§ **Saved entries**:

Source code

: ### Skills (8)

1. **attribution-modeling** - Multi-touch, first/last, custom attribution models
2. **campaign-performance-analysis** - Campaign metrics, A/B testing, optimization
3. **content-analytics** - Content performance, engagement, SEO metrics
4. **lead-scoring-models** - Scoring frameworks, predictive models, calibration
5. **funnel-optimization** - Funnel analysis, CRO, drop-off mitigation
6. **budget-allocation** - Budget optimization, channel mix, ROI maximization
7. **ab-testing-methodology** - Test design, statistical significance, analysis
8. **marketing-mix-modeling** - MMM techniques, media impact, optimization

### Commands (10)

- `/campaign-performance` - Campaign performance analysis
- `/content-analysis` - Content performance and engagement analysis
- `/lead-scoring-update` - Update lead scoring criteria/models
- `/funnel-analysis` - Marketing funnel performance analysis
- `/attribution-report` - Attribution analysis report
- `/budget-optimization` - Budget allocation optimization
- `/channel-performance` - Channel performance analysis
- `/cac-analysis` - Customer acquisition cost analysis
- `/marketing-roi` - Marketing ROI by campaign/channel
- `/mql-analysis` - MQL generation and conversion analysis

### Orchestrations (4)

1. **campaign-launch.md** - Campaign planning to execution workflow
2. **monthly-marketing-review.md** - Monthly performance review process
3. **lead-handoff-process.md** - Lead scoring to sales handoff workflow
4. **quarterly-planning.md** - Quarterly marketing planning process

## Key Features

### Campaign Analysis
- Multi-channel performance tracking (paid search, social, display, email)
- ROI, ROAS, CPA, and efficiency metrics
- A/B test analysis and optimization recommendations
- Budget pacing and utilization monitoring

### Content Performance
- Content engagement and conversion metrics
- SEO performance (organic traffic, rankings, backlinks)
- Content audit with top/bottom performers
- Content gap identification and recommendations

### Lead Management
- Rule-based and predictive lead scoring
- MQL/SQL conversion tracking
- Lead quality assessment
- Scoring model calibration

§ **Work to complete**: Nothing beyond the line that contains "- Content audit with top/bottom performers" belongs in the answer; reproduce the entries exactly from their first line through it.

§ **Output below**:
Source code

: ### Skills (8)

1. **attribution-modeling** - Multi-touch, first/last, custom attribution models
2. **campaign-performance-analysis** - Campaign metrics, A/B testing, optimization
3. **content-analytics** - Content performance, engagement, SEO metrics
4. **lead-scoring-models** - Scoring frameworks, predictive models, calibration
5. **funnel-optimization** - Funnel analysis, CRO, drop-off mitigation
6. **budget-allocation** - Budget optimization, channel mix, ROI maximization
7. **ab-testing-methodology** - Test design, statistical significance, analysis
8. **marketing-mix-modeling** - MMM techniques, media impact, optimization

### Commands (10)

- `/campaign-performance` - Campaign performance analysis
- `/content-analysis` - Content performance and engagement analysis
- `/lead-scoring-update` - Update lead scoring criteria/models
- `/funnel-analysis` - Marketing funnel performance analysis
- `/attribution-report` - Attribution analysis report
- `/budget-optimization` - Budget allocation optimization
- `/channel-performance` - Channel performance analysis
- `/cac-analysis` - Customer acquisition cost analysis
- `/marketing-roi` - Marketing ROI by campaign/channel
- `/mql-analysis` - MQL generation and conversion analysis

### Orchestrations (4)

1. **campaign-launch.md** - Campaign planning to execution workflow
2. **monthly-marketing-review.md** - Monthly performance review process
3. **lead-handoff-process.md** - Lead scoring to sales handoff workflow
4. **quarterly-planning.md** - Quarterly marketing planning process

## Key Features

### Campaign Analysis
- Multi-channel performance tracking (paid search, social, display, email)
- ROI, ROAS, CPA, and efficiency metrics
- A/B test analysis and optimization recommendations
- Budget pacing and utilization monitoring

### Content Performance
- Content engagement and conversion metrics
- SEO performance (organic traffic, rankings, backlinks)
- Content audit with top/bottom performers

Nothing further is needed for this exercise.